Items from a data source:
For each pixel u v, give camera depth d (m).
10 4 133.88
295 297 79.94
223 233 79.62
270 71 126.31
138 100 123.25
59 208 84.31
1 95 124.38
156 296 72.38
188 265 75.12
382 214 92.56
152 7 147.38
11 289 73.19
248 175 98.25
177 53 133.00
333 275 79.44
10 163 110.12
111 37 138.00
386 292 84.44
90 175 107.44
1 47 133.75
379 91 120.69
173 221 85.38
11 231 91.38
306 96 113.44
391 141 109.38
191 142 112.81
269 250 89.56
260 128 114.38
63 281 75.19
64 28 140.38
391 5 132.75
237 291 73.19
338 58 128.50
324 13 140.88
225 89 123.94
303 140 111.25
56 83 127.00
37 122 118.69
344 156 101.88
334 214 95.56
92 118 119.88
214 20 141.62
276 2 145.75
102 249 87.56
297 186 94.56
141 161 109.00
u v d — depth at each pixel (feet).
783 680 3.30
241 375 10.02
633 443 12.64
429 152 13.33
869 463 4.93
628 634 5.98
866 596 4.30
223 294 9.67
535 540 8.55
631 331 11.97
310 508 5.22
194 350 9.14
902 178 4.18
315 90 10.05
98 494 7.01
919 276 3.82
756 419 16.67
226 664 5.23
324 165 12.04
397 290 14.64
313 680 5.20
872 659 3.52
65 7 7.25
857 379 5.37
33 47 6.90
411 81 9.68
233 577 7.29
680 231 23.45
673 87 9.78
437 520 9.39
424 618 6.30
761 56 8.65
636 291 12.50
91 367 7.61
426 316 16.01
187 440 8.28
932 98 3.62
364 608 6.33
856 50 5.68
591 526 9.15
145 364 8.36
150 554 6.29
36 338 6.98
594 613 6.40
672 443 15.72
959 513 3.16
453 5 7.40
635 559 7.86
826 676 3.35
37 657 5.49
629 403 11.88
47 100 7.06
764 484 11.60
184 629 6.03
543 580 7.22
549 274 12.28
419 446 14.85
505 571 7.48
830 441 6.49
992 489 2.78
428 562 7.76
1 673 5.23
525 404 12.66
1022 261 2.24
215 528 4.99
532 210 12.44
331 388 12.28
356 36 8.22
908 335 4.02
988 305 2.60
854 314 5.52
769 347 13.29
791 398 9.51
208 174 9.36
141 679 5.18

*Aim of the task*. Only a number is needed here: the count of lines above that hold the string "pixel".

*Task output*. 2